Solved – Minibatching in Stochastic Gradient Descent and in Q-Learning

deep learningq-learningreinforcement learning

Background (may be skipped):

In training neural networks, usually stochastic gradient descent (SGD) is used: instead of computing the network's error on all members of the training set and updating the weights by gradient descent (which means waiting a long time before each weight update), use each time a minbatch of members, and treat the resulting error as an unbiased estimation of the true error.

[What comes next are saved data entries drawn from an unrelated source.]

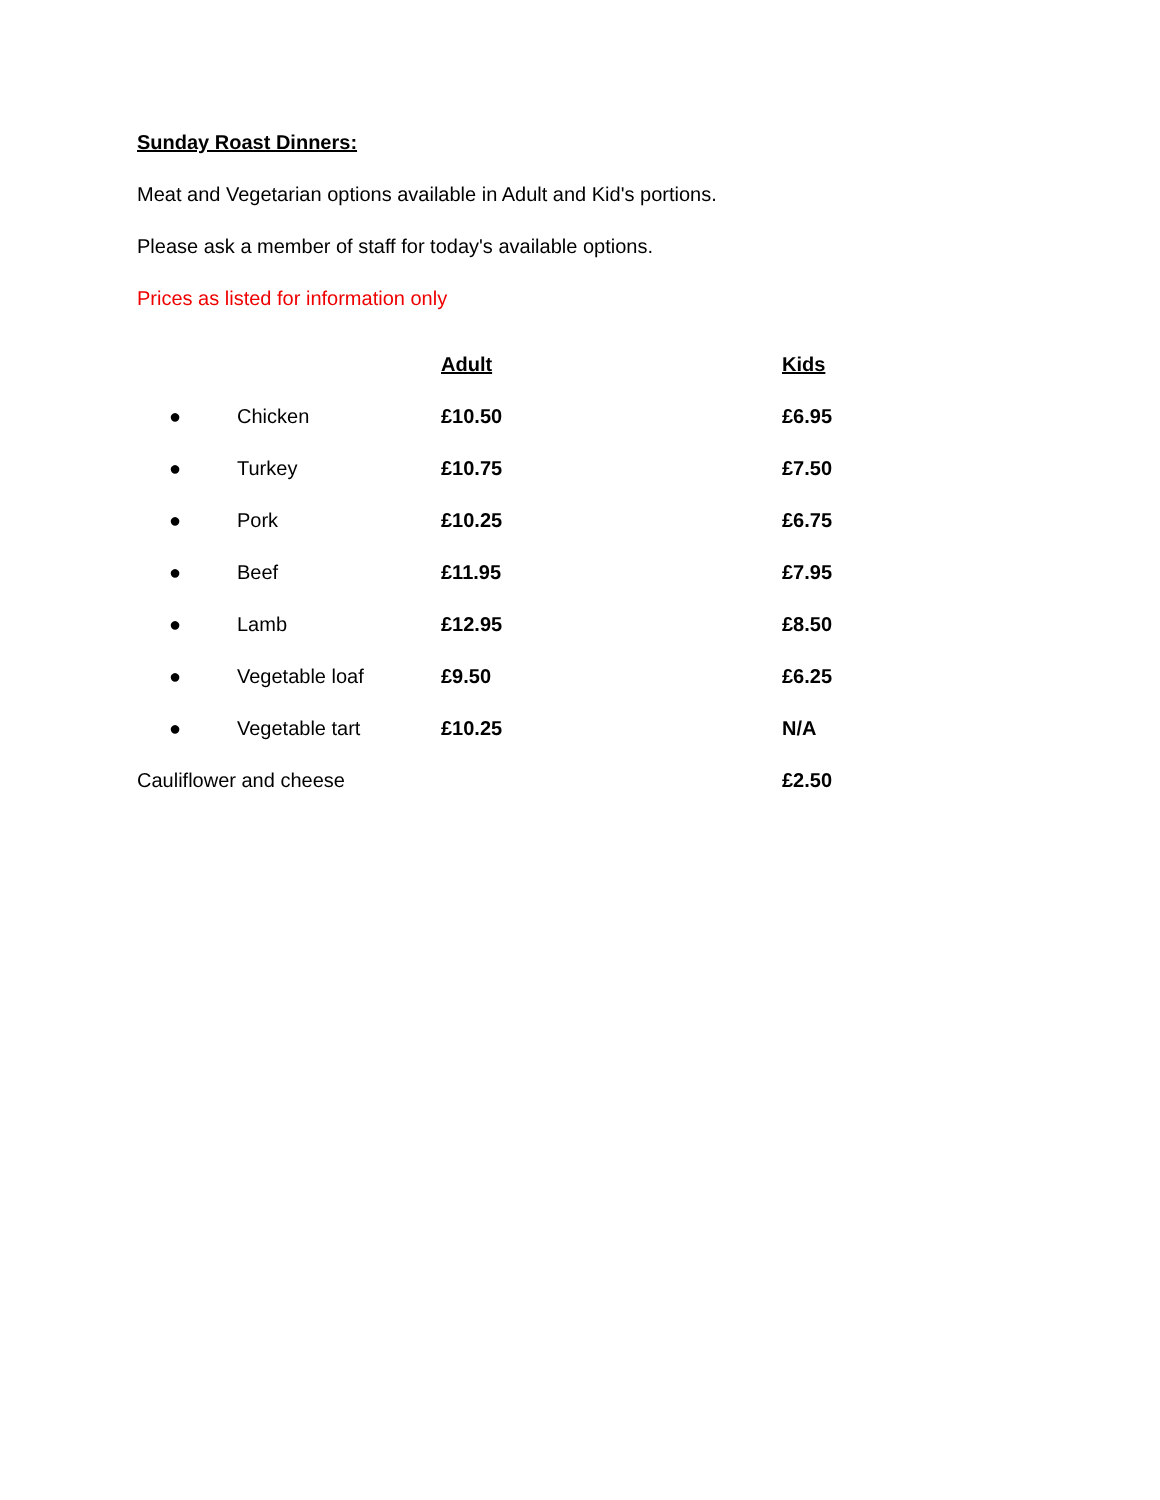Sunday Roast Dinners:
Meat and Vegetarian options available in Adult and Kid's portions.
Please ask a member of staff for today's available options.
Prices as listed for information only
| | | Adult | Kids |
| --- | --- | --- | --- |
| ● | Chicken | £10.50 | £6.95 |
| ● | Turkey | £10.75 | £7.50 |
| ● | Pork | £10.25 | £6.75 |
| ● | Beef | £11.95 | £7.95 |
| ● | Lamb | £12.95 | £8.50 |
| ● | Vegetable loaf | £9.50 | £6.25 |
| ● | Vegetable tart | £10.25 | N/A |
| Cauliflower and cheese | | | £2.50 |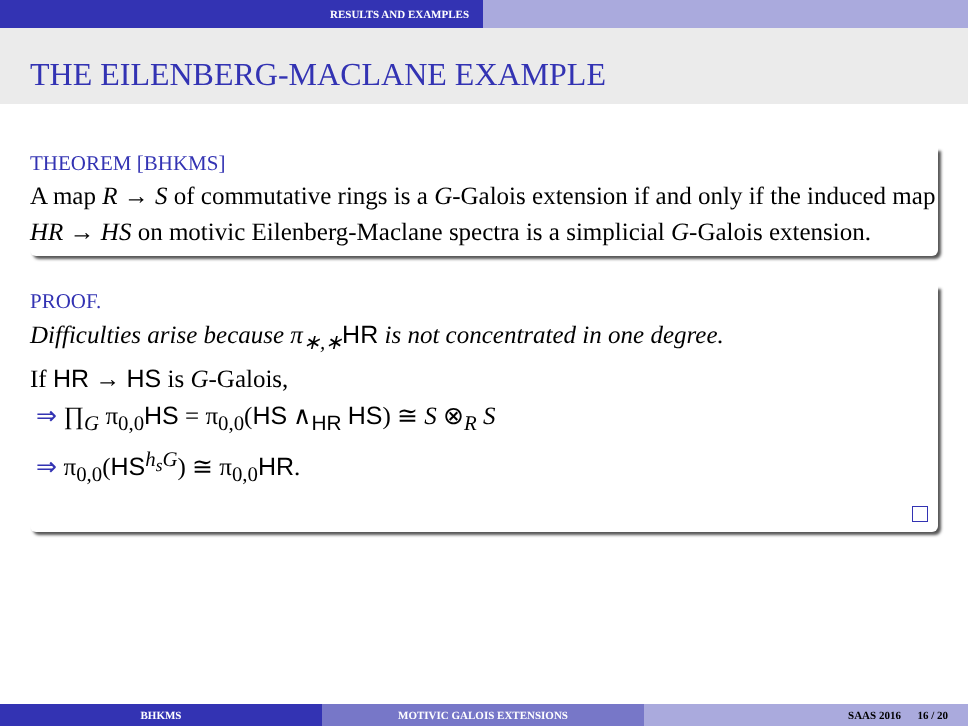RESULTS AND EXAMPLES
THE EILENBERG-MACLANE EXAMPLE
THEOREM [BHKMS]
A map R → S of commutative rings is a G-Galois extension if and only if the induced map HR → HS on motivic Eilenberg-Maclane spectra is a simplicial G-Galois extension.
PROOF.
Difficulties arise because π<sub>∗,∗</sub>HR is not concentrated in one degree.
If HR → HS is G-Galois,
⇒ ∏<sub>G</sub> π<sub>0,0</sub>HS = π<sub>0,0</sub>(HS ∧<sub>HR</sub> HS) ≅ S ⊗<sub>R</sub> S
⇒ π<sub>0,0</sub>(HS<sup>h<sub>s</sub>G</sup>) ≅ π<sub>0,0</sub>HR.
BHKMS MOTIVIC GALOIS EXTENSIONS SAAS 2016 16 / 20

In reinforcement learning, sometimes Q-learning is implemented with a neural network (as in deep Q-learning), and experience replay is used: Instead of updating the weights by the previous (state,action,reward) of the agent, update using a minibatch of random samples of old (states,actions,rewards), so that there is no correlation between subsequent updates.

The Question:

Is the following assertion correct?: When minibatching in SGD, one weights update is performed per the whole minibatch, while when minibatching in Q-learning, one weights update is performed per each member in the minibatch?

Best Answer

The answer is no. The Q-network's parameters can be updated at once using all examples in a minibatch. Denote the members of the minibatch by $(s_1,a_1,r_1,s'_1),(s_2,a_2,r_2,s'_2),...,(s_M,a_M,r_M,s'_M)$ Then the loss is estimated relative to the current Q-network's parameters:

$$\hat{L}(\theta)=\frac{1}{M}\sum_{i=1}^M(Q(s_i,a_i;\theta)-(r_i+\gamma\max_{a'}{Q(s'_i,a';\theta)}))^2$$

This is an estimation of the true loss, which is an expectation over all $(s,a,r)$. In this way, the updating of the parameters of Q is like in SGD.

Notes:

  • The estimation is biassed since it does not contain a term representing the variance due to $s'$, but this does not change the direction of the gradient.
  • Sometimes, the second set of parameters $\theta$ in the squared expression is not the current one but a past one (double Q-learning).